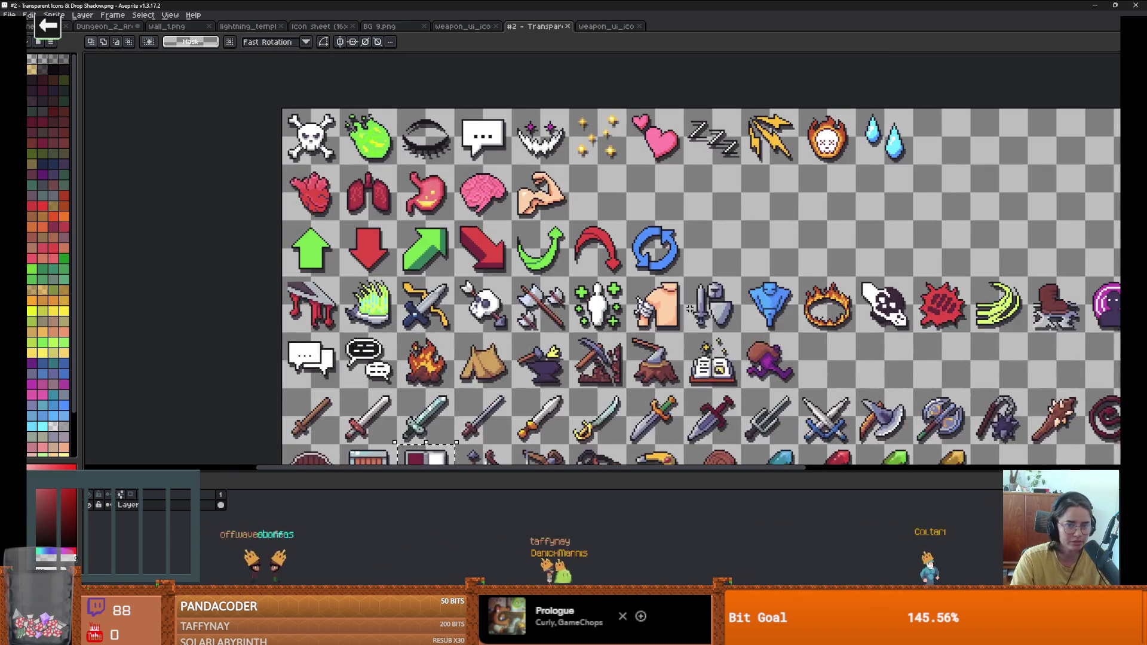
pyautogui.scroll(-3, 649, 304)
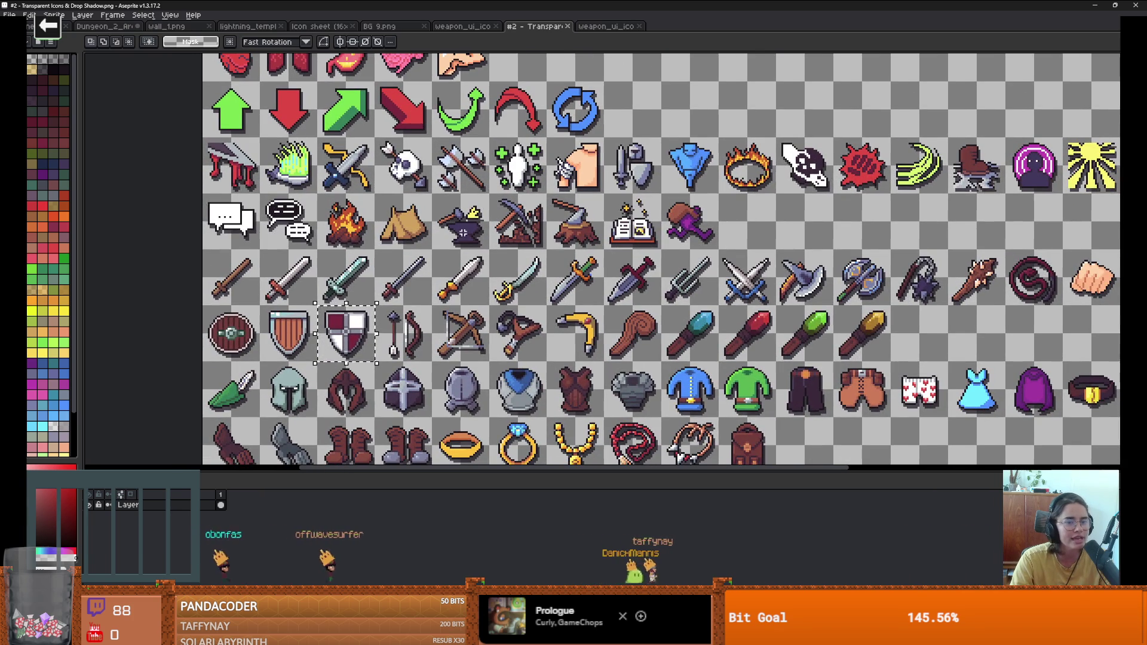
pyautogui.moveTo(549, 334)
pyautogui.mouseDown()
pyautogui.moveTo(504, 288)
pyautogui.moveTo(541, 287)
pyautogui.mouseUp()
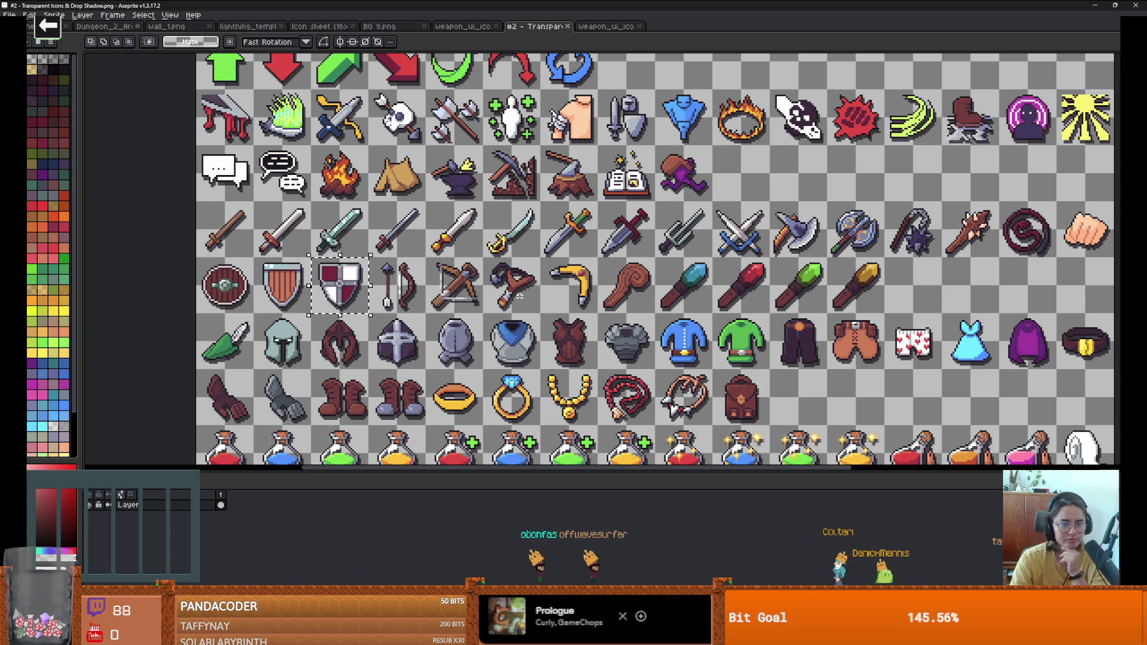
pyautogui.scroll(-3, 532, 287)
pyautogui.scroll(-3, 548, 255)
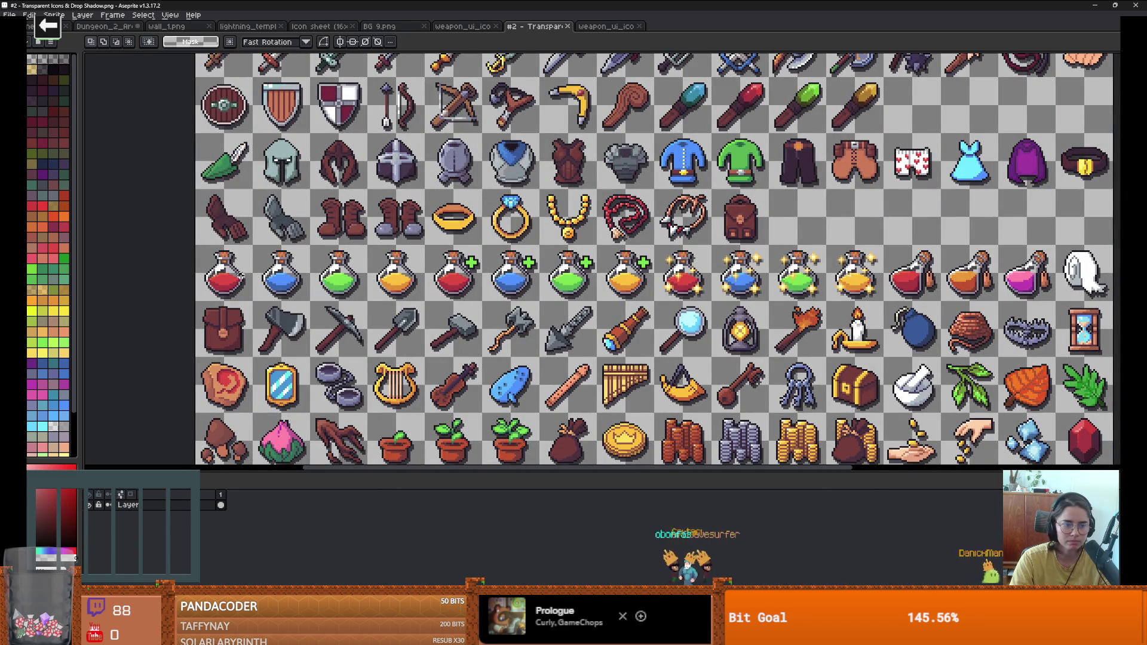
# Step: Marquee-select the red potion tile, copy it, and paste it into weapon_ui_icons
pyautogui.click(244, 260)
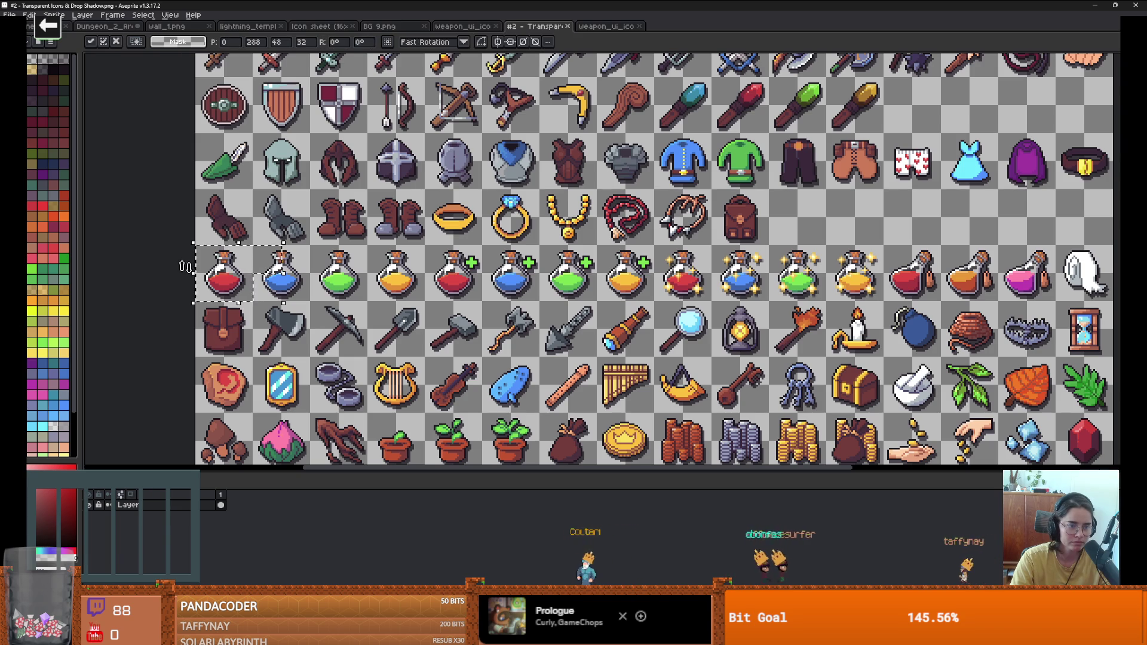
pyautogui.click(214, 242)
pyautogui.moveTo(194, 244); pyautogui.dragTo(238, 266)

•••

◆ Task description: The whole listing above must be duplicated word for word, apart from its pictures.

◆ Expected output:
pyautogui.scroll(-3, 649, 304)
pyautogui.moveTo(549, 334)
pyautogui.mouseDown()
pyautogui.moveTo(504, 288)
pyautogui.moveTo(541, 287)
pyautogui.mouseUp()
pyautogui.scroll(-3, 532, 287)
pyautogui.scroll(-3, 548, 255)
# Step: Marquee-select the red potion tile, copy it, and paste it into weapon_ui_icons
pyautogui.click(244, 260)
pyautogui.click(214, 242)
pyautogui.moveTo(194, 244); pyautogui.dragTo(238, 266)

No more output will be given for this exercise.